-- Opening Marker --

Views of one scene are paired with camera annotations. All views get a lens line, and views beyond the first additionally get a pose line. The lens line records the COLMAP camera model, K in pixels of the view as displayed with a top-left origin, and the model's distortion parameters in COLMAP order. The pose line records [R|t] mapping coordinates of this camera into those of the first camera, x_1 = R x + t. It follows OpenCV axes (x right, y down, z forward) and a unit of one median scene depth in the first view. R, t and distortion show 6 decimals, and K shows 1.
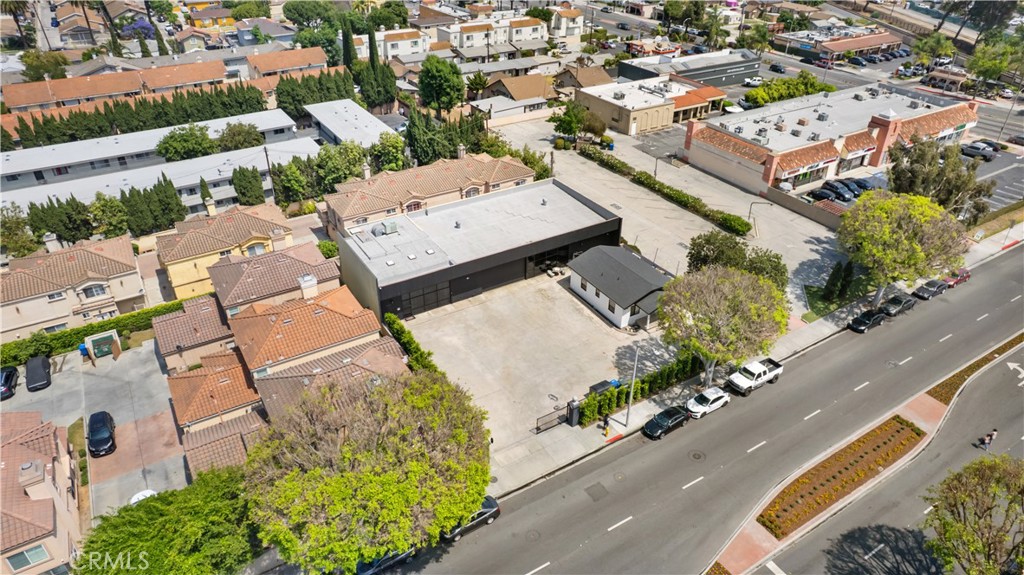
lens RADIAL K [[655.8, 0, 512.0], [0, 655.8, 287.5], [0, 0, 1]] dist [-0.032427, 0.002583]
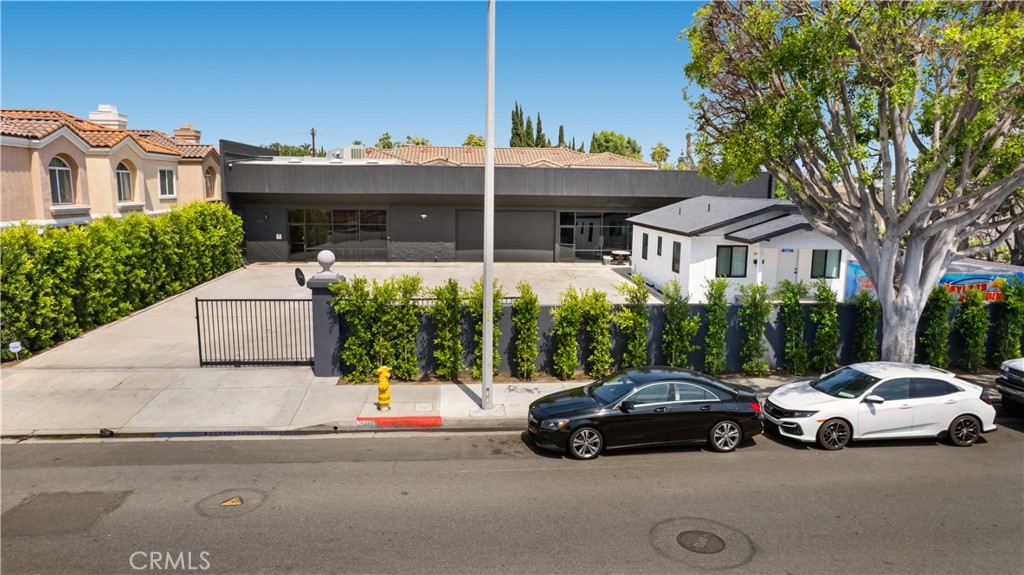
lens RADIAL K [[655.8, 0, 512.0], [0, 655.8, 287.5], [0, 0, 1]] dist [-0.032427, 0.002583]
pose [[0.896080, 0.084422, -0.435791, 0.193105], [-0.247879, 0.909584, -0.333486, 0.167734], [0.368235, 0.406854, 0.835986, 0.513713]]
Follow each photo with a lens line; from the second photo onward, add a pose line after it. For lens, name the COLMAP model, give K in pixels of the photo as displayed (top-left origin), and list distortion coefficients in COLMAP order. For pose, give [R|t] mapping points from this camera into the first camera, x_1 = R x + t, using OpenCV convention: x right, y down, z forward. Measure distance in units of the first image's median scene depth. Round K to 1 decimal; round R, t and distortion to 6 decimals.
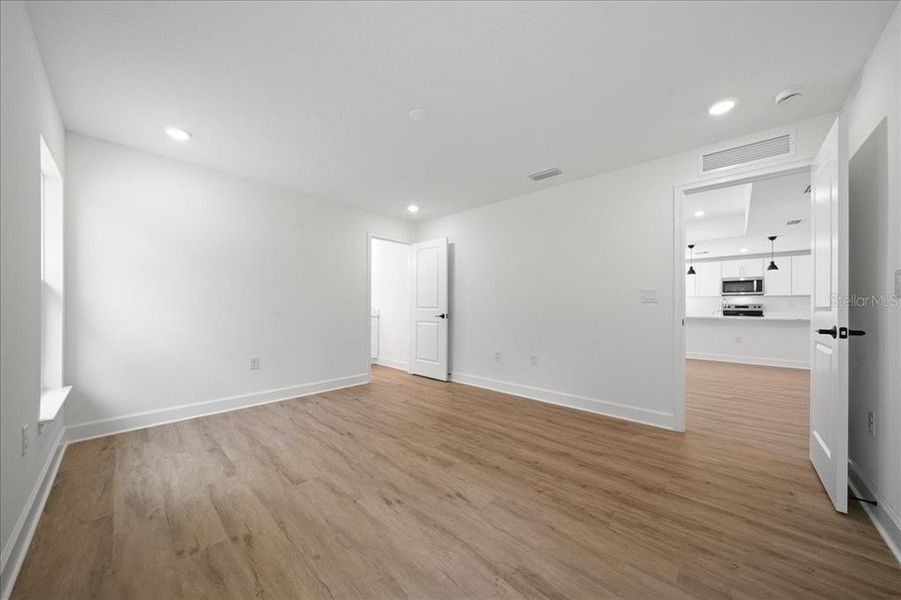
lens RADIAL K [[307.1, 0, 450.5], [0, 307.1, 300.0], [0, 0, 1]] dist [-0.004261, -0.000009]
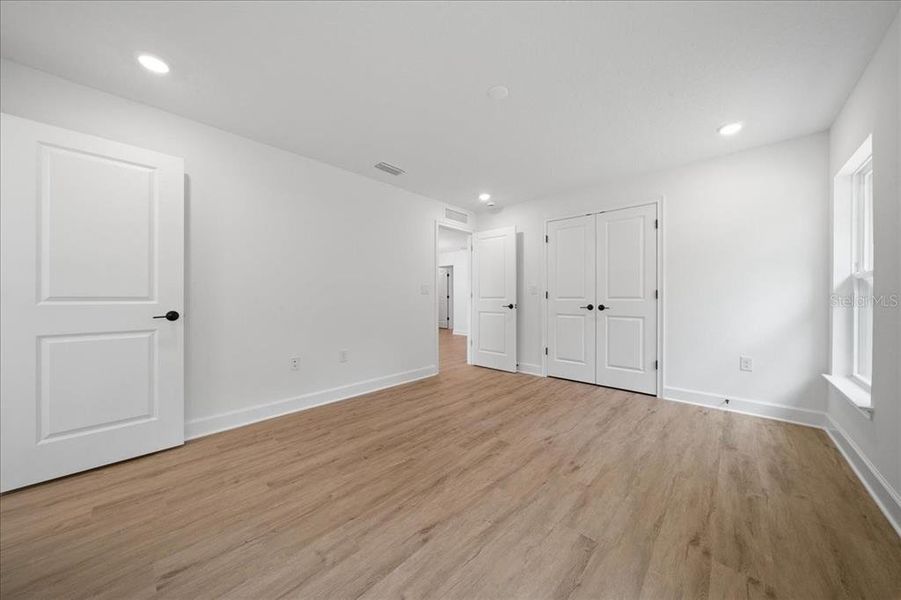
lens RADIAL K [[307.1, 0, 450.5], [0, 307.1, 300.0], [0, 0, 1]] dist [-0.004261, -0.000009]
pose [[0.000455, -0.012933, 0.999916, -0.893443], [-0.023372, 0.999643, 0.012940, 0.019273], [-0.999727, -0.023376, 0.000153, 0.990696]]
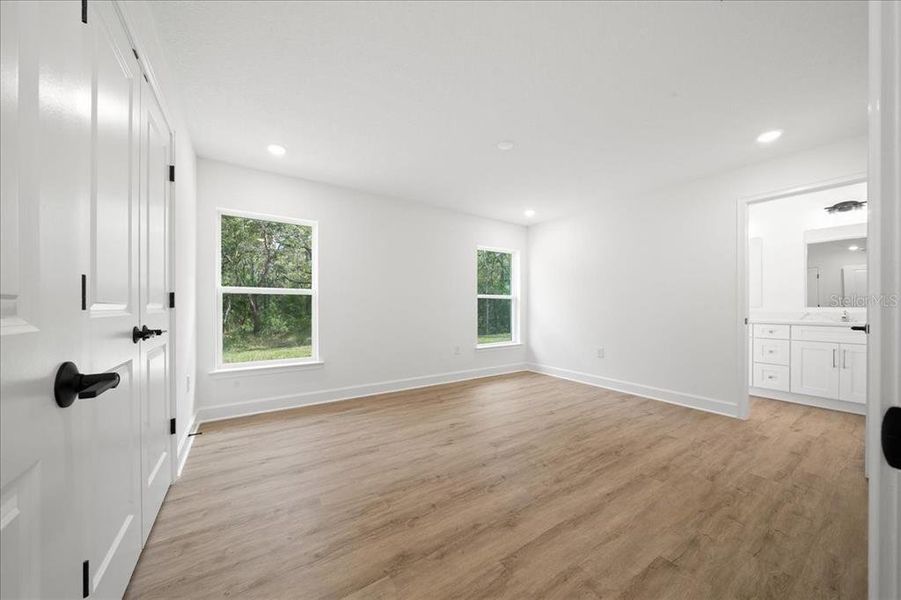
lens RADIAL K [[307.1, 0, 450.5], [0, 307.1, 300.0], [0, 0, 1]] dist [-0.004261, -0.000009]
pose [[-0.232033, -0.025555, -0.972372, 0.955633], [0.017533, 0.999383, -0.030449, 0.024796], [0.972550, -0.024114, -0.231442, 0.925697]]
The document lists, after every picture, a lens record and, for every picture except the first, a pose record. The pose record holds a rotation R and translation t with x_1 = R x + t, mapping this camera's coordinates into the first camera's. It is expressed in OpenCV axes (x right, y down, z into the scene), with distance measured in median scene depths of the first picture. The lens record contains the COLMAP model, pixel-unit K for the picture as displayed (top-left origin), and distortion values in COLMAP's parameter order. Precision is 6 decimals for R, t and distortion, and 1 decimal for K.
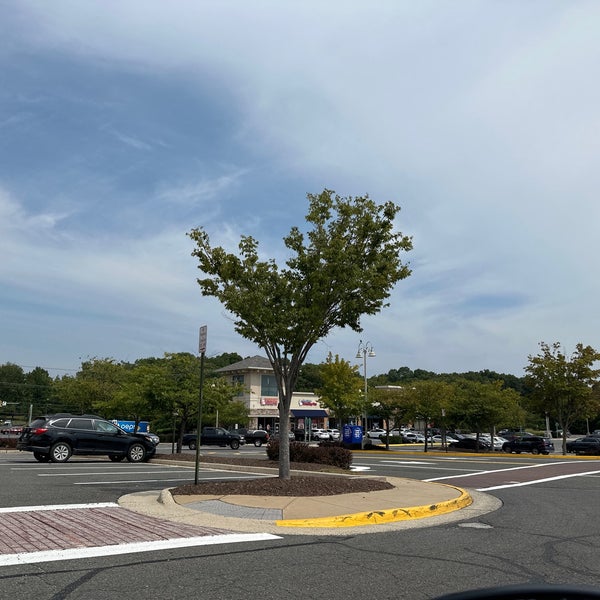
lens RADIAL K [[531.7, 0, 300.0], [0, 531.7, 300.0], [0, 0, 1]] dist [0.125453, -0.231509]
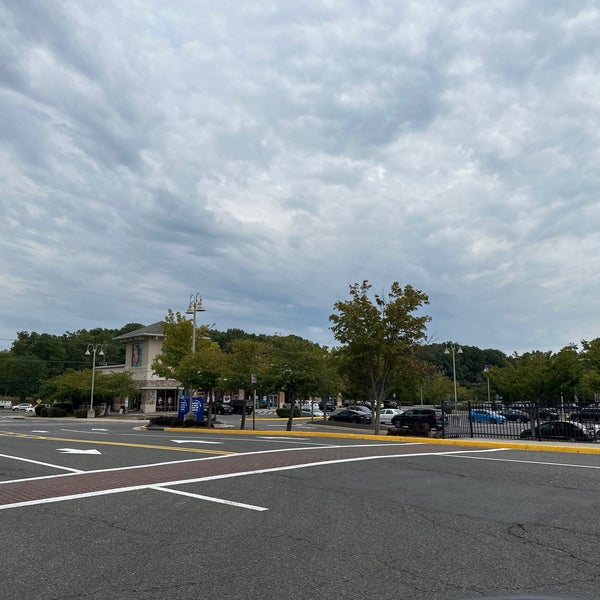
lens RADIAL K [[531.7, 0, 300.0], [0, 531.7, 300.0], [0, 0, 1]] dist [0.125453, -0.231509]
pose [[0.999469, 0.003388, 0.032392, 0.221616], [-0.004937, 0.998843, 0.047843, 0.042940], [-0.032192, -0.047978, 0.998329, 0.172114]]
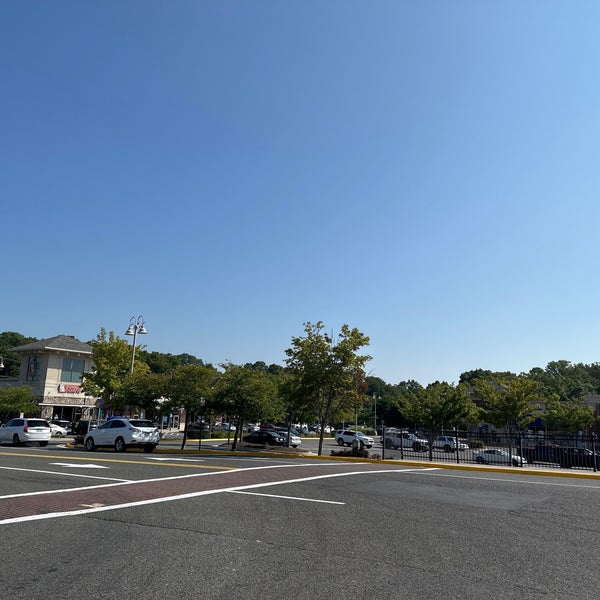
lens RADIAL K [[531.7, 0, 300.0], [0, 531.7, 300.0], [0, 0, 1]] dist [0.125453, -0.231509]
pose [[0.969171, 0.081106, 0.232656, 0.149679], [-0.083373, 0.996518, -0.000089, 0.028576], [-0.231854, -0.019311, 0.972559, 0.116620]]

-- Closing Marker --

• Your task
Copy every line of the entries above word for word, leaving out the pictures.

• Written response
Views of one scene are paired with camera annotations. All views get a lens line, and views beyond the first additionally get a pose line. The lens line records the COLMAP camera model, K in pixels of the view as displayed with a top-left origin, and the model's distortion parameters in COLMAP order. The pose line records [R|t] mapping coordinates of this camera into those of the first camera, x_1 = R x + t. It follows OpenCV axes (x right, y down, z forward) and a unit of one median scene depth in the first view. R, t and distortion show 6 decimals, and K shows 1.
lens RADIAL K [[655.8, 0, 512.0], [0, 655.8, 287.5], [0, 0, 1]] dist [-0.032427, 0.002583]
lens RADIAL K [[655.8, 0, 512.0], [0, 655.8, 287.5], [0, 0, 1]] dist [-0.032427, 0.002583]
pose [[0.896080, 0.084422, -0.435791, 0.193105], [-0.247879, 0.909584, -0.333486, 0.167734], [0.368235, 0.406854, 0.835986, 0.513713]]
Follow each photo with a lens line; from the second photo onward, add a pose line after it. For lens, name the COLMAP model, give K in pixels of the photo as displayed (top-left origin), and list distortion coefficients in COLMAP order. For pose, give [R|t] mapping points from this camera into the first camera, x_1 = R x + t, using OpenCV convention: x right, y down, z forward. Measure distance in units of the first image's median scene depth. Round K to 1 decimal; round R, t and distortion to 6 decimals.
lens RADIAL K [[307.1, 0, 450.5], [0, 307.1, 300.0], [0, 0, 1]] dist [-0.004261, -0.000009]
lens RADIAL K [[307.1, 0, 450.5], [0, 307.1, 300.0], [0, 0, 1]] dist [-0.004261, -0.000009]
pose [[0.000455, -0.012933, 0.999916, -0.893443], [-0.023372, 0.999643, 0.012940, 0.019273], [-0.999727, -0.023376, 0.000153, 0.990696]]
lens RADIAL K [[307.1, 0, 450.5], [0, 307.1, 300.0], [0, 0, 1]] dist [-0.004261, -0.000009]
pose [[-0.232033, -0.025555, -0.972372, 0.955633], [0.017533, 0.999383, -0.030449, 0.024796], [0.972550, -0.024114, -0.231442, 0.925697]]
The document lists, after every picture, a lens record and, for every picture except the first, a pose record. The pose record holds a rotation R and translation t with x_1 = R x + t, mapping this camera's coordinates into the first camera's. It is expressed in OpenCV axes (x right, y down, z into the scene), with distance measured in median scene depths of the first picture. The lens record contains the COLMAP model, pixel-unit K for the picture as displayed (top-left origin), and distortion values in COLMAP's parameter order. Precision is 6 decimals for R, t and distortion, and 1 decimal for K.
lens RADIAL K [[531.7, 0, 300.0], [0, 531.7, 300.0], [0, 0, 1]] dist [0.125453, -0.231509]
lens RADIAL K [[531.7, 0, 300.0], [0, 531.7, 300.0], [0, 0, 1]] dist [0.125453, -0.231509]
pose [[0.999469, 0.003388, 0.032392, 0.221616], [-0.004937, 0.998843, 0.047843, 0.042940], [-0.032192, -0.047978, 0.998329, 0.172114]]
lens RADIAL K [[531.7, 0, 300.0], [0, 531.7, 300.0], [0, 0, 1]] dist [0.125453, -0.231509]
pose [[0.969171, 0.081106, 0.232656, 0.149679], [-0.083373, 0.996518, -0.000089, 0.028576], [-0.231854, -0.019311, 0.972559, 0.116620]]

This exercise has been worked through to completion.